Now, even though the prophets Jeremiah and Ezekiel quoted this proverb, they did not favor such a belief or perspective. In fact, in chapter 18 of his prophetic book, Ezekiel seeks to correct such a false impression. He states that you shall be judged on your own merits. Even if you have a legacy of virtue, if you commit iniquity, then you will be punished. Even if a history of wickedness has cast a dark pall on your life, if you correct that by doing what is right and just, then you shall be blessed. Change is possible.
Jesus himself picks up on that same theme and illustrates it in chapter 21 of the Gospel of Matthew through the use of a parable about two sons. Our Lord seems to be addressing the parable to the chief priests and the elders of his day. It appears the chief priests and elders of his day had been clinging to that notion that people normally did not or could not change. That especially was their impression of the type of people with whom Jesus had been associating. They resented the fact that the people who tended to hang around Jesus were tax collectors, prostitutes and others generally considered to be sinners.
So, to them, Jesus tells of the two sons.
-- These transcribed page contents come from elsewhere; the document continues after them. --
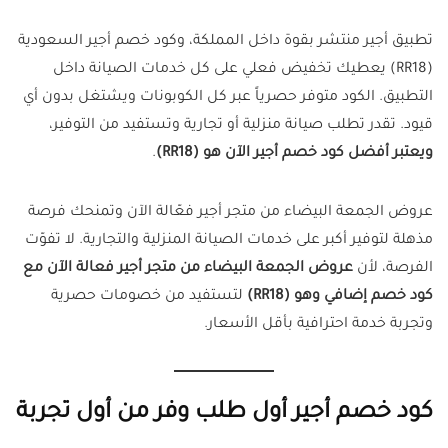
تطبيق أجير منتشر بقوة داخل المملكة، وكود خصم أجير السعودية
(RR18) يعطيك تخفيض فعلي على كل خدمات الصيانة داخل
التطبيق. الكود متوفر حصرياً عبر كل الكوبونات ويشتغل بدون أي
قيود. تقدر تطلب صيانة منزلية أو تجارية وتستفيد من التوفير،
ويعتبر أفضل كود خصم أجير الآن هو (RR18)
.
عروض الجمعة البيضاء من متجر أجير فعّالة الآن وتمنحك فرصة
مذهلة لتوفير أكبر على خدمات الصيانة المنزلية والتجارية. لا تفوّت
الفرصة، لأن
عروض الجمعة البيضاء من متجر أجير فعالة الآن مع
كود خصم إضافي وهو (RR18)
لتستفيد من خصومات حصرية
وتجربة خدمة احترافية بأقل الأسعار.
كود خصم أجير أول طلب وفر من أول تجربة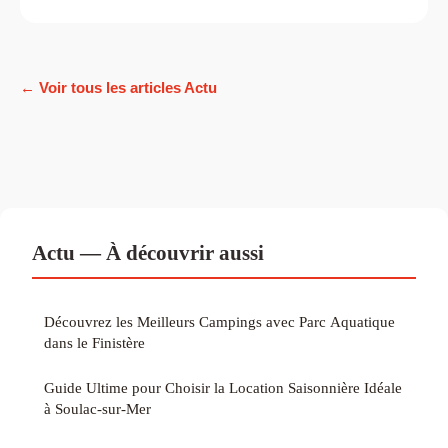
← Voir tous les articles Actu
Actu — À découvrir aussi
Découvrez les Meilleurs Campings avec Parc Aquatique
dans le Finistère
Guide Ultime pour Choisir la Location Saisonnière Idéale
à Soulac-sur-Mer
He speaks of one son who answered the question of whether he would go work in the vineyard with a resounding “no” — only to change his mind later and go to labor there. Jesus then speaks of a second son who initially answered the call to work affirmatively but who altered his stance and did not venture into the vineyard.
Jesus then sets up a trap to catch the chief priests and elders in their unholy intransigence. He challenges them to tell him which of the two sons was more virtuous. The response of the chief priests and elders in affirming the virtue of the first son is clearly evident, but it just as clearly condemns the self-righteousness and unrighteousness of their previously held opinion. The light of truth exposes the sinful inconsistency of the chief priests and elders who praise the change in the behavior of the first son in the parable but who shame the associates of Jesus — the tax collectors, prostitutes and other reputed sinners — and will not consider them capable of change.
How telling is the message of our Lord, not just for the chief priests and elders of yesteryear, but for us in our very modern times. His message stops us in our tracks and spills the light of truth on our own inconsistencies.
It compels us to ask: How swift are we to form opinions and how long do we hold them? Do we ever yield in judgment to further evidence? Do we acknowledge the possibility of change? Or, do we “put people in a box” and forever imprison them there? Do we make up our minds and never unmake them?
Now, I am not suggesting that we can never form opinions or make judgments. I am not proposing a relativism that suggests that all hard and firm decisions are prohibited. There is a rightful place for hard and firm decisions. Holding fast to the truth is indeed virtuous. Yet, one always should keep in mind that the truth really does not fear change when new evidence clarifies it, and truth is humble enough to embrace such change if it allows reality to shine more brightly.
The real issue at stake is not conviction. The real issue is a recalcitrance that is propped up by a combination of presumption and stubbornness. There is no place for that kind of laziness and arrogance in the Gospel.
Ultimately, then, first impressions definitely are important. They may even in some and perhaps numerous cases be lasting. But, please be cautious, because first impressions should never always and in every case be lasting ones.